Embora as mulheres representem atualmente 52% dos eleitores brasileiros – sendo o mesmo percentual em Goiás -, a representação feminina no Congresso Nacional está bem abaixo disso: 11,3% dos parlamentares. Ao todo, dos 513 deputados, somente 10,5% são mulheres. No Senado, dos 81 parlamentares, 16% são mulheres.

O discurso e a prática da participação

Candidata petista ao governo, Kátia Maria ressalta que no seu partido as mulheres não participam só de quatro em quatro anos para cumprir a cota de 30%, prevista na legislação eleitoral. Ela defende que o PT procura fortalecer a política de empoderamento das mulheres em suas ações cotidianas.

“Temos uma grande quantidade de mulheres na nossa chapa. É uma forma de pautar todas essas questões que fazem parte do cotidiano” Marcelo Lira (PCB), que tem como vice Bruna Venceslau

Exemplo, diz, é o fato de ter sido o primeiro partido a lançar uma candidatura feminina ao governo, a legenda mostra que está à frente das demais na política voltada às mulheres. Essa maior representação é fundamental já que, lembra Kátia, Goiás é o segundo Estado brasileiro em casos de feminicídios.

“Ter mulheres nos espaços de decisão é necessário para que nós, 52% da população e mães da outra metade, possamos ser representadas e ter a oportunidade de fazer diferente do que já está colocado pela cultura do patriarcado. Ter mulheres no 5 poder é o caminho para, mais que não ter as suas vidas interrompidas, possamos viver bem”, afirma.
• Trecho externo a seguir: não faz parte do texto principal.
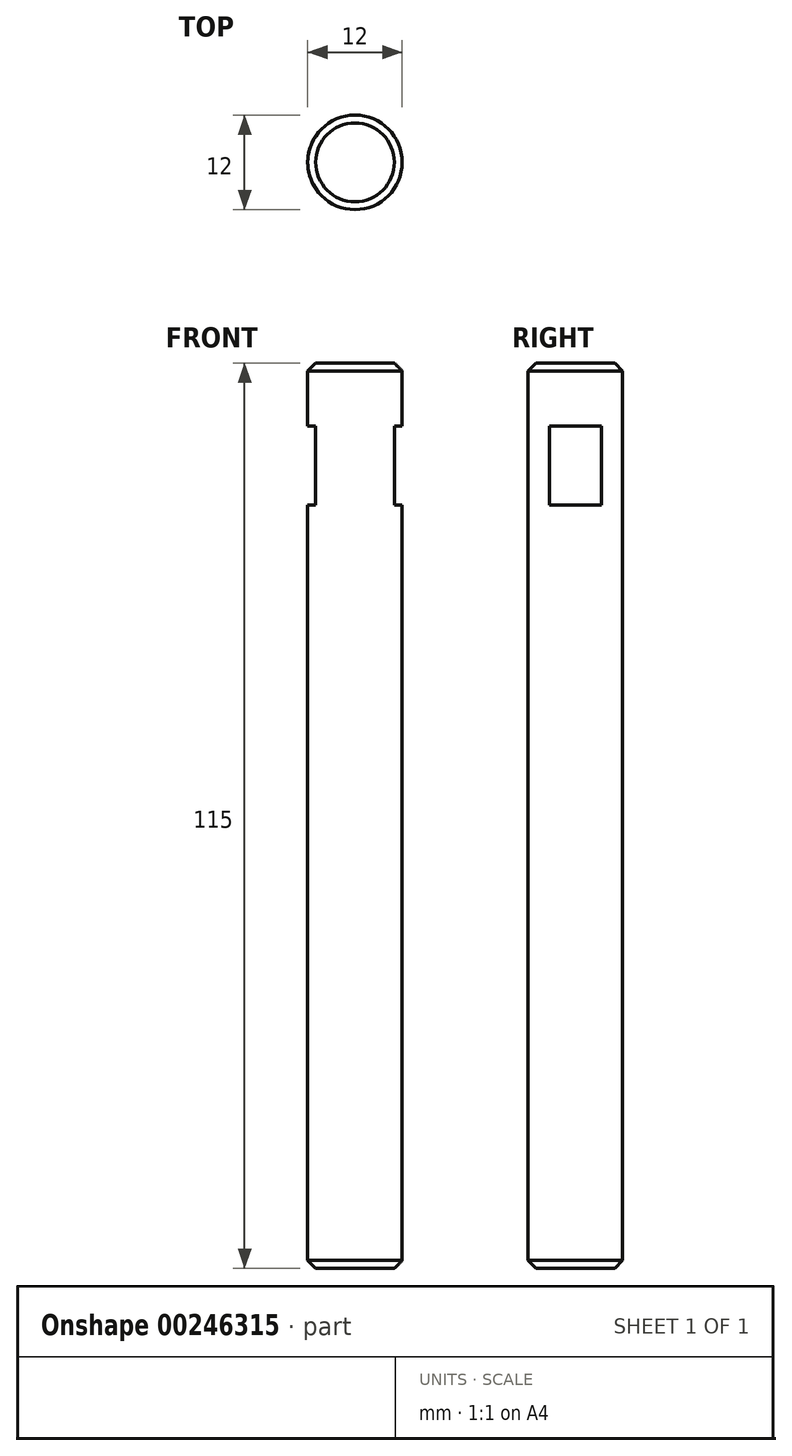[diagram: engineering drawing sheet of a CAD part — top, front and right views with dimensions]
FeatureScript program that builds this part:
annotation { "Feature Type Name" : "Feature", "Feature Type Description" : "" }
export const myFeature = defineFeature(function(context is Context, id is Id, definition is map)
    precondition{}
    {
        {
            var Q0;
            Q0=qCreatedBy(makeId("Top.planeOp"),FACE);
            var sketch = newSketch(context, id + "F0", { "sketchPlane" : qUnion([Q0])});
            skCircle(sketch, "E0", {"center": v(0, 0) * mm, "radius": 6 * mm});
            skSolve(sketch);
        }
        {
            var Q0;
            Q0 = qSketchRegion(id + "F0", true);
            extrude(context, id + "F1", {"entities" : qUnion([Q0]), "oppositeDirection" : true, "depth" : 115 * mm});
        }
        {
            var Q0;
            Q0=qCreatedBy(makeId("Front.planeOp"),FACE);
            var sketch = newSketch(context, id + "F2", { "sketchPlane" : qUnion([Q0])});
            skLineSegment(sketch, "E1", {"start": v(6, 0) * mm, "end": v(6, -115) * mm});
            skLineSegment(sketch, "E2", {"start": v(-6, -115) * mm, "end": v(-6, 0) * mm});
            skLineSegment(sketch, "E3", {"start": v(6, -8) * mm, "end": v(5, -8) * mm});
            skLineSegment(sketch, "E4", {"start": v(5, -8) * mm, "end": v(5, -18) * mm});
            skLineSegment(sketch, "E5", {"start": v(5, -18) * mm, "end": v(6, -18) * mm});
            skLineSegment(sketch, "E6", {"start": v(-6, -18) * mm, "end": v(-5, -18) * mm});
            skLineSegment(sketch, "E7", {"start": v(-5, -18) * mm, "end": v(-5, -8) * mm});
            skLineSegment(sketch, "E8", {"start": v(-5, -8) * mm, "end": v(-6, -8) * mm});
            skSolve(sketch);
        }
        {
            var Q0;
            Q0 = qSketchRegion(id + "F2", true);
            extrude(context, id + "F3", {"entities" : qUnion([Q0]), "operationType" : NewBodyOperationType.REMOVE, "endBound" : BoundingType.THROUGH_ALL, "oppositeDirection" : true, "depth" : 25 * mm, "hasSecondDirection" : true, "secondDirectionBound" : SecondDirectionBoundingType.THROUGH_ALL, "secondDirectionOppositeDirection" : false, "secondDirectionDepth" : 25 * mm});
        }
        {
            var Q0;
            Q0=makeQuery(id+"F1.opExtrude","CAP_EDGE",EDGE,{"disambiguationData":[OSD([sQuery(id+"F0.wireOp",EDGE,"E0")])],"isStart":true});
            var Q1;
            Q1=makeQuery(id+"F1.opExtrude","CAP_EDGE",EDGE,{"disambiguationData":[OSD([sQuery(id+"F0.wireOp",EDGE,"E0")])],"isStart":false});
            chamfer(context, id + "F4", {"entities" : qUnion([Q0, Q1]), "chamferType" : ChamferType.OFFSET_ANGLE, "width" : 1 * mm, "oppositeDirection" : false, "angle" : 45 * degree, "tangentPropagation" : true});
        }
    });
“Nildinha é militante do movimento agrário, mulher, negra e foi vítima de trabalho escravo. Ela é fundamental para fazer o diálogo” Weslei Garcia (Psol), que tem como vice Nildinha

Vice de José Eliton (PSDB), a professora Raquel Teixeira, em entrevista à Tribuna logo após a convenção do PSDB, explicou que sua trajetória e experiência de vida agregam na coligação. Ser mulher ajuda a atrair segmentos que não se sentiriam assistidos em uma candidatura estritamente masculina. “Ninguém faz nada sozinho. A escolha se deve por agregar novas representações, por ser exemplo de mulher que enfrentou desafios, superou dificuldades”, disse.

“Sonho com um dia em que cada mulher possa ter as mesmas oportunidades de crescer, se desenvolver e ocupar um espaço de poder” José Eliton (PSDB), que tem como vice Raquel Teixeira

Ausência feminina                             

Mesmo sem mulheres em suas chapas majoritárias, Daniel Vilela (MDB) e Ronaldo Caiado (DEM) garantem que, se eleitos, elas terão espaço garantido. “É compromisso meu. Daremos espaço para as mulheres. Espaço que não existe no atual governo”, garante o democrata. E completa: “A competência, força e expertise das mulheres em várias áreas serão fundamentais em nosso projeto para mudar Goiás”.

Caiado lembra que há candidatas a deputadas em sua chapa. “Elas irão engrandecer nossa campanha. Não adianta um governo falar em candidaturas femininas se em seu primeiro escalão não há presença de uma mulher sequer. Um governo que deixou Goiás como terceiro no ranking nacional de feminicídios não tem moral para falar na defesa das mulheres.”

Daniel também faz sua defesa. “As mulheres estão contempladas tanto em nossa chapa, com as candidaturas a deputadas federais e estaduais quanto no nosso plano de governo, por meio de políticas públicas de indução da geração de emprego e renda e de suporte efetivo em áreas como saúde, segurança e no amparo social”, argumenta.